> [STATED TASK 1]:
In the Avey Tare interview, rewrite the passage from "Where did the" up to and including "in my head.", putting "monster movies" in place of "horror films".

> [TEXT EXTRACT]:
··········

Features I by I 30.03.14

“What if your kid was a werewolf?” Animal Collective’s Avey Tare on haunted houses and Sesame Street

"What if your kid was a werewolf?" Animal Collective's Avey Tare on haunted houses and Sesame Street

Dave Portner, aka Avey Tare, is most celebrated as a member of Animal Collective, the hippyish Baltimore-bred art-rock group who hit it unexpectedly big in 2009 with the release of the rave-flecked Merriweather Post Pavilion.

While Animal Collective enjoys some downtime after touring 2012’s Centipede Hz, the Los Angeles-based Portner has formed a new band, Avey Tare’s Slasher Flicks, featuring his partner Angel Deradoorian (formerly of Dirty Projectors) on keyboards and Jeremy Hyman (formerly of Ponytail) on drums.

“A group of three hippies on a road trip through the backwaters of 2013’s rural music scene fall prey to a murderous cannibalistic band,” goes Portner’s billing. But there’s no post-Death Waltz giallo synth creepiness here. Instead, their debut album Enter The Slasher House, out April, sees Portner’s playfully twisted conceptual pop songs play out against an endearingly dynamic backdrop, given life by Deradoorian pulpy keyboards and Hyman’s wild, free drumming. FACT caught up with Portner to talk haunted houses, horror cinema, and the Jim Henson-assisted video to their new single ‘Little Fang’.

Where did the Slasher Flicks name come from?

Well, I’m definitely a fan of horror films. I’ve always liked the idea of haunted houses, abandoned houses – I used to love exploring those kinds of things. There’s an element to making a record that’s kind of like exploring a haunted house. It’s sort of exploratory. You get startled by things. And as we were writing these songs, and starting to record them, the idea really stuck in my head.

··········

> [SUPPLIED RECORDS]:
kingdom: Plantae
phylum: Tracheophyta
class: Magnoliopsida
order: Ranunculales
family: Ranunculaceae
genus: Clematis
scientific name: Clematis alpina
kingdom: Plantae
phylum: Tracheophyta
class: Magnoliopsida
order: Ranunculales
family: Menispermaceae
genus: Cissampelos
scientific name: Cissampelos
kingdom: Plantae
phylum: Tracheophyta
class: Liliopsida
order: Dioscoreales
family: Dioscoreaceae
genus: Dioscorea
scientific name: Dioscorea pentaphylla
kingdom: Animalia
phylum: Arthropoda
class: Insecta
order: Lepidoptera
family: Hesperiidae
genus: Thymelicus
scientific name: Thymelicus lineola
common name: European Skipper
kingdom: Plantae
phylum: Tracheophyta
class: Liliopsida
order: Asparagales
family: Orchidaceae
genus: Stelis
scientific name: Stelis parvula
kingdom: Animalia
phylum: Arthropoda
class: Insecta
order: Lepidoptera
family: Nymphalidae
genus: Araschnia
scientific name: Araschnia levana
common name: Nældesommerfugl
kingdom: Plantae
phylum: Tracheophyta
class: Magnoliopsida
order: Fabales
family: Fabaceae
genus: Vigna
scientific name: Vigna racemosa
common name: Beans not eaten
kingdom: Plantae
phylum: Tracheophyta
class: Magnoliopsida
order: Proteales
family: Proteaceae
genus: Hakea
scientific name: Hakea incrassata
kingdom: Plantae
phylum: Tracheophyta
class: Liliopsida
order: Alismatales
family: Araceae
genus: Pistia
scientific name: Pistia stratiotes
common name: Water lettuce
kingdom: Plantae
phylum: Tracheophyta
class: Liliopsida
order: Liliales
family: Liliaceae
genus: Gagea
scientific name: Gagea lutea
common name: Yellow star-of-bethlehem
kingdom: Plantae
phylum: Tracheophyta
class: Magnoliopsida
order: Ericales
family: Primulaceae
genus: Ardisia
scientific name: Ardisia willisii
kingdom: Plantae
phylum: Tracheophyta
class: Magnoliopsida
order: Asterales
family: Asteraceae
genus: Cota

··········

> [STATED TASK 2]:
Copy out, unchanged, the lines of the entries from the line with "scientific name: Gagea lutea" up to and including the final line of the entries.

> [RESULT 1]:
Where did the Slasher Flicks name come from?

Well, I’m definitely a fan of monster movies. I’ve always liked the idea of haunted houses, abandoned houses – I used to love exploring those kinds of things. There’s an element to making a record that’s kind of like exploring a haunted house. It’s sort of exploratory. You get startled by things. And as we were writing these songs, and starting to record them, the idea really stuck in my head.

> [RESULT 2]:
scientific name: Gagea lutea
common name: Yellow star-of-bethlehem
kingdom: Plantae
phylum: Tracheophyta
class: Magnoliopsida
order: Ericales
family: Primulaceae
genus: Ardisia
scientific name: Ardisia willisii
kingdom: Plantae
phylum: Tracheophyta
class: Magnoliopsida
order: Asterales
family: Asteraceae
genus: Cota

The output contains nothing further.